When Merve Kavakci tried to take her oath to enter the Turkish Parliament in 1999, other members of the national assembly shouted “get out” for 45 minutes.
One of only a handful of women in the 550-member body, the Elliott School of International Affairs professor expected some opposition from her fellow parliamentarians, but she wasn’t prepared for everything that happened. She recalled the prime minister pointing at her and saying, “Put this woman in her place.”
The members successfully blocked Kavakci from taking her oath, and within 11 days of the incident, Kavakci was stripped of her citizenship, banned from political activity until June 2006 and charged with instigating hatred.
What offended the members of Parliament, however, was not her gender. It was her refusal to remove her hijab, or headscarf, which they considered a challenge to Turkish secularism, she said.
The state’s westernization policy began as a movement to separate mosque and state, but has become a form “secular fundamentalism,” said Kavakci, 37, who has worn a hijab for 20 years. Turkey is about 99 percent Muslim.
“The state intervenes with religion so much so that (secularism) becomes a state religion,” Kavakci said. “It’s state-created Turkish Islam.”
Turkey bans federal employees and public school students up to the university level from wearing a hijab, said Kavakci, who was forced to quit studying medicine at the University of Ankara in 1988 for refusing to take off her hijab. The ban began in the 1980s as a provision to regulate the dress code of federal employees.
Kavakci’s book “Scarfless Democracy” has been published in Turkish and is awaiting English translation. She has become an activist trying to “raise consciousness” about the hijab ban that has spread to countries such as Belgium, France and Tunisia.
In March 2005, Kavakci testified before the United Nations Commission on Human Rights that Turkey’s ban on the hijab violates the international treaties Turkey has signed.
Kavakci is also bringing suit against the Turkish government in the European Court of Human Rights for depriving her of her right to serve in Parliament and for denying her constituency the right to representation, she said. Kavakci is awaiting the court’s ruling, which is expected in the coming months.
“If you’re a political activist in Turkey and you haven’t been charged with anything than you’re not a real political activist,” Kavakci said. “It’s a badge of honor.”
The hijab Kavakci wore to her now infamous swearing-in ceremony was on display on Capital Hill from Oct. 24 to 28 as part of the Becket Fund for Religious Liberty’s “Body of Belief” exhibit.
The exhibit, which is on a three-year international tour, features a collection of banned religious clothing, such as a Sikh turban that is restricted in many countries, and a necktie, which is banned in Iran, said Jared Leland, the fund’s spokesman and legal counsel.

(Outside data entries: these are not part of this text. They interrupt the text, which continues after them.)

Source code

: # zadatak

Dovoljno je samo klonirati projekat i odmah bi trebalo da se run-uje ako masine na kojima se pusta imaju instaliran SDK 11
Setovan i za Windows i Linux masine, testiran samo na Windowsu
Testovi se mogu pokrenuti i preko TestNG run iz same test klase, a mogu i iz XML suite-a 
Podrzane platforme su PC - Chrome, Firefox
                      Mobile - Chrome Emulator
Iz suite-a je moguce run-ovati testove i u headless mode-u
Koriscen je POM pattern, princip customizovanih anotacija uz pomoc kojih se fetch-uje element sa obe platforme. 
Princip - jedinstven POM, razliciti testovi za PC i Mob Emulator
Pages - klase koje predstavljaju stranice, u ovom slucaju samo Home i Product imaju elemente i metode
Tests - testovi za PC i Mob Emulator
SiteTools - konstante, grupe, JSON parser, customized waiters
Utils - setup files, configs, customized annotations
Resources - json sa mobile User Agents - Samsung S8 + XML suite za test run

“Merve is the focal point, and some could argue, the very reason as to what prompted the Body of Belief exhibit,” Leland said. “She is the posterchild for individuals, internationally-speaking, who have been persecuted or discriminated against for religious garb.”
Despite 25 years of restriction, Kavakci remains hopeful that one day the hijab ban will be lifted. Her former Islamist Virtue Party was banned in 2001, but reorganized as the Justice and Development Party and holds two-thirds of the seats in Parliament.
The ban on the hijab is creating a new social class of women who identify with one another not through age or occupation, but through the violation of their civil rights, Kavakci said.
“This is a 1950s Montgomery, Alabama,” she said.
Although she was prevented from taking her formal oath of office, Kavakci still considers herself a parliamentarian. Her constituency, however, has changed, she said.
“Before I saw myself as representing the people of Istanbul, but now I realized I represent the victims of the headscarf ban,” Kavakci said.
Younger generations are more tolerant of the hijab, said Kavakci, who estimated that more than 70 percent of Turkish women wear a headscarf.
“We’re part of the Turkish reality,” she said. “We will not be quieted.”